How many leaders are known for their deep capacity to listen? How often do we select our leaders based on their capacity to learn?
Several years ago I began a search for photographs of
nationally recognized leaders who were captured listening. The search took me
to presidential libraries, national archives, Associated Press, Look
magazine. One person kept emerging
-- listening to children, listening to groups of workers, listening to people
in pain – Robert F. Kennedy. On the fortieth anniversary of his death, the New
York Times turned over the Op-Ed page to RFK’s children to share their memories
of him. (NY
Times 6/6/08) His oldest son,
Joseph Kennedy II wrote this about his father.
I remember how my father listened with rare empathy to everyone.
He paid a lot of attention, for instance, to Putt, an old man who lived in a
rest home at the end of Sea Street in Hyannis. A gas attack during World War I
had left Putt unable to hear or speak. He spent most every day riding around
Lewis Bay in a little rowboat with a five-horsepower engine.
If Putt spotted us sailing to Egg Island for a picnic, he’d pull
alongside, and my father would pass him a sandwich, a bag of chips and a beer.
Putt would follow the sailboat until we gently beached, and then he and my
father would stand together on the sand, their heads leaning toward one
another.
Years later, in the same way, my father sat down with
Appalachian coal miners — tough men, covered in soot, sharing their aches and
ambitions. In a famous photo of him with his arm resting easily on the shoulder
of a miner, he could be talking to Putt.
I once traveled with him to a Navajo reservation and watched in
the dim light of a rundown adobe dwelling as he leaned over to hear an old man
talk about the struggles of his people. I heard Native Americans share their
pain as if they somehow knew, because of a certain sorrow in his heart coupled
with an active and tough mind, that my father would do everything to help.
So it happened wherever he went — on the streets of the Bedford-Stuyvesant neighborhood in Brooklyn, in a square in Warsaw or in the well of the Senate. And wherever he could, he acted. After visiting Bed-Stuy, he pressed his campaign donors to direct investments into one of New York City’s poorest and most neglected neighborhoods.
A more recent article in the NY Times discusses the Bedford Stuyvesant Restoration Corporation which traces it origins to the same visit Joseph Kennedy II mentions.
Senator
Kennedy, of course, was born out of state, grew up in privilege and was white,
which made him different from most of Bedford-Stuyvesant’s residents in at
least three major ways.
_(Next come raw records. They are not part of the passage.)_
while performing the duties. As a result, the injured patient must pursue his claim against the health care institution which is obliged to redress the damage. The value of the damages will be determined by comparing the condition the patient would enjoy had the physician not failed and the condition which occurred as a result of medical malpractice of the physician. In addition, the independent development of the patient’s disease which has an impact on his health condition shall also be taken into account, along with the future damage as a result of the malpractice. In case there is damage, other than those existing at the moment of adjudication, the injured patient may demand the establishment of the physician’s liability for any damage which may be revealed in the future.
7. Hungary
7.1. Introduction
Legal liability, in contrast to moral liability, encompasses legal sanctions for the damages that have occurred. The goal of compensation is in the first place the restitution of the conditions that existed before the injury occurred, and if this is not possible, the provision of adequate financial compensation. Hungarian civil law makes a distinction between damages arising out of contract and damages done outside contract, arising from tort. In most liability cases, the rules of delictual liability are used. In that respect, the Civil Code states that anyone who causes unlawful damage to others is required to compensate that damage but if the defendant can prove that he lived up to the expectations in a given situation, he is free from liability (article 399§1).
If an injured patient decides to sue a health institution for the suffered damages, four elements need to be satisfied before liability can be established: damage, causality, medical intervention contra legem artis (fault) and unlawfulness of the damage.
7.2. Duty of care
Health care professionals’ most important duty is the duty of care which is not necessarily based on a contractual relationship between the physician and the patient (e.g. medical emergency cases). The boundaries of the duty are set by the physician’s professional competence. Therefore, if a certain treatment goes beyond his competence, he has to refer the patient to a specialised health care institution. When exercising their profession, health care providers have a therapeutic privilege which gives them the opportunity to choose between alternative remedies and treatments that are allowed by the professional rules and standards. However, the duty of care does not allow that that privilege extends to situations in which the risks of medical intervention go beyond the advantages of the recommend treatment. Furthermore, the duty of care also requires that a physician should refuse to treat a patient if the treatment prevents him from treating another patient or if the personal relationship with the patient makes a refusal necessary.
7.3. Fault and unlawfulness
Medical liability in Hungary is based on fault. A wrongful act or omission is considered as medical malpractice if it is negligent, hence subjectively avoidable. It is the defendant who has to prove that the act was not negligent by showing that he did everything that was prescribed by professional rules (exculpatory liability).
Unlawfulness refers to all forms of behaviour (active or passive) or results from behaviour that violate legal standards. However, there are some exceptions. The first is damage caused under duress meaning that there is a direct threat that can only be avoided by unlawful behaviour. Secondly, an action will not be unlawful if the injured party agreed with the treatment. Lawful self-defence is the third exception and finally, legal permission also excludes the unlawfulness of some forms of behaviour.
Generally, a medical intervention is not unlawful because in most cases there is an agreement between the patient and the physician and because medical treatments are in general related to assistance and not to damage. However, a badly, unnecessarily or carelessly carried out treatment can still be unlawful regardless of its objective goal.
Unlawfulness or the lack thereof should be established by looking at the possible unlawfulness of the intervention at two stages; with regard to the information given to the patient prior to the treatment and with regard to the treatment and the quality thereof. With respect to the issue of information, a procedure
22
Still, as Elsie Richardson, a longtime neighborhood
activist, recalled: “None of that showed. I know one thing. He was someone who
listened. He was always interested in getting information, he picked it up
fast, and he would move on the information he received.”
This is the power of listening – the ability to connect, erase
differences, build trust and most importantly to have new possibilities emerge.
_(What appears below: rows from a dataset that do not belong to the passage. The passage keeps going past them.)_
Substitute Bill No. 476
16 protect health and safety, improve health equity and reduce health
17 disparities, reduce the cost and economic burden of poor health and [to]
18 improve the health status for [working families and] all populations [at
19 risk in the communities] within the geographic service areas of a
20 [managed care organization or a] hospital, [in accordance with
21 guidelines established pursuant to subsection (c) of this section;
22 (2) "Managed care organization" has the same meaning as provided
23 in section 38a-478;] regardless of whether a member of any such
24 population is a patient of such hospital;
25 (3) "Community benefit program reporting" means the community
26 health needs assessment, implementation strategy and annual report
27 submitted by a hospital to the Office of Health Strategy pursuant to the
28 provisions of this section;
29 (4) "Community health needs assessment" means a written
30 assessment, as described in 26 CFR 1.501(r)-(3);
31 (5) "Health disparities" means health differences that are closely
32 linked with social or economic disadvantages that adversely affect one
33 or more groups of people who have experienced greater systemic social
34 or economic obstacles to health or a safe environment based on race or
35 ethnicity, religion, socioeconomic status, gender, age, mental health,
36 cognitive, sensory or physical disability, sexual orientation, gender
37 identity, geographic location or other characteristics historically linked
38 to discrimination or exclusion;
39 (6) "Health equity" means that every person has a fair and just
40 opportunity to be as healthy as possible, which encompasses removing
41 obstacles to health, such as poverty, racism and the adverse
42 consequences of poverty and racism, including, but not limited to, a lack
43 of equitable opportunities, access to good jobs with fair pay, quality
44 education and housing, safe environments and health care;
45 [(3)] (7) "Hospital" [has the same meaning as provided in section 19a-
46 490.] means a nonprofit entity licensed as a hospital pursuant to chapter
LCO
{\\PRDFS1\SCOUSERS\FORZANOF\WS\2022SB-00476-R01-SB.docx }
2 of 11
Acting, making decisions, being tough, or being expert are
easily recognized forms of leadership. Not so with listening. There is of
course a major dilemma with listening and that is your willingness to be
influenced, to change course, to become an advocate for others.
Once during a business crisis, which was creating layoffs I
encouraged a senior executive to get out and talk to people. He was very
resistant and when I pressed, him he said – “What’s the point? The decisions
been made, people are unhappy. There is nothing I can do about it. Besides, it
is too painful to listen to them.”
Here is another example how leaders can slowly stop listening. The
head of a large engineering division asked me to talk with small groups of his engineers.
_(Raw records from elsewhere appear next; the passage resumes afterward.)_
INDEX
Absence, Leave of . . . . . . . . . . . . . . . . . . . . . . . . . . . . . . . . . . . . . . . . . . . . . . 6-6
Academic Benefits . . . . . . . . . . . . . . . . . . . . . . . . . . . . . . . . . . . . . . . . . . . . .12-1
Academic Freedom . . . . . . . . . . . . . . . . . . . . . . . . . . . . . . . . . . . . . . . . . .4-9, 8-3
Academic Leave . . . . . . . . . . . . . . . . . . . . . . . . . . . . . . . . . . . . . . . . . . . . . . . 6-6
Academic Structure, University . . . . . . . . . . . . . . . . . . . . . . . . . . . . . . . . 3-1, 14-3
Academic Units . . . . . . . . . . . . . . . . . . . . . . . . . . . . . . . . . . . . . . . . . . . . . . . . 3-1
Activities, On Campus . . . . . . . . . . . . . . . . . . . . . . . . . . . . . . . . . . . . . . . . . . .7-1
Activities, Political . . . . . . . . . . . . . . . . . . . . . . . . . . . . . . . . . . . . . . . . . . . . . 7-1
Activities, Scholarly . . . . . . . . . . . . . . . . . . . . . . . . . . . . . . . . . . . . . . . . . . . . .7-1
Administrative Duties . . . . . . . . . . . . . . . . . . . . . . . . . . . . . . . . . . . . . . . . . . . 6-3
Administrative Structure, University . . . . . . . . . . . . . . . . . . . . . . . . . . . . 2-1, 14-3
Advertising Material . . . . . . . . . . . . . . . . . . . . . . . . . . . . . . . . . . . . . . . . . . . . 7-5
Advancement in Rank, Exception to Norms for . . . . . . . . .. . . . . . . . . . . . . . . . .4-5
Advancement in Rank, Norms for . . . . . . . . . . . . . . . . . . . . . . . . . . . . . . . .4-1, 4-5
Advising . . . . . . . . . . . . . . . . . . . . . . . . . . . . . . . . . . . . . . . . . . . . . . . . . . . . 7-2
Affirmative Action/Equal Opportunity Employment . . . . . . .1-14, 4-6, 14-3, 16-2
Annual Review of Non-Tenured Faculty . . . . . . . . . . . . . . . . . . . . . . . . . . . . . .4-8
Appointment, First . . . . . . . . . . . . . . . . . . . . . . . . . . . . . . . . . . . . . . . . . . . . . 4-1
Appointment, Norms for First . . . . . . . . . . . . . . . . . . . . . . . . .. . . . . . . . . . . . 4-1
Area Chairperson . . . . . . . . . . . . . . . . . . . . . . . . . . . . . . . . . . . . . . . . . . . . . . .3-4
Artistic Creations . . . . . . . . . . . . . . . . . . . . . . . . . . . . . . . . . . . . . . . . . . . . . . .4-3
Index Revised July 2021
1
He had received some disturbing feedback and wanted to know what was going on
and what it was like to be a new engineer. I was a bit surprised that he didn’t
want to do it himself, since he had come up through the ranks. He explained to
me that over the years he had put on suit of armor mostly to defend against
criticism and that these kind of face-to-face discussions had a tendency to get
messy. He went on to explain that since he become an executive vice president
that most of his attention went to the politics of what was going on along side
him with peers and those above him. How the engineers felt was a mystery to
him.
All leaders should ask themselves a simple question – to whom am
I passionate about listening? If it is only your advisors, your boss or your
board of directors then it is time to get out of the office and try listening
to your customers and your employees. Of course you have to be open to
influence.
When we elect our leaders we should ask the question does he or
she have a track record of listening and learning? The world is too complex to
have leaders who act solely based on their own knowledge and input from their
advisors. If we expect our leaders to listen, maybe they will.
We need more leaders like Robert F. Kennedy who walk the streets
and listen, are touched and then act. We need these leaders in our churches,
our communities, our businesses and in our government.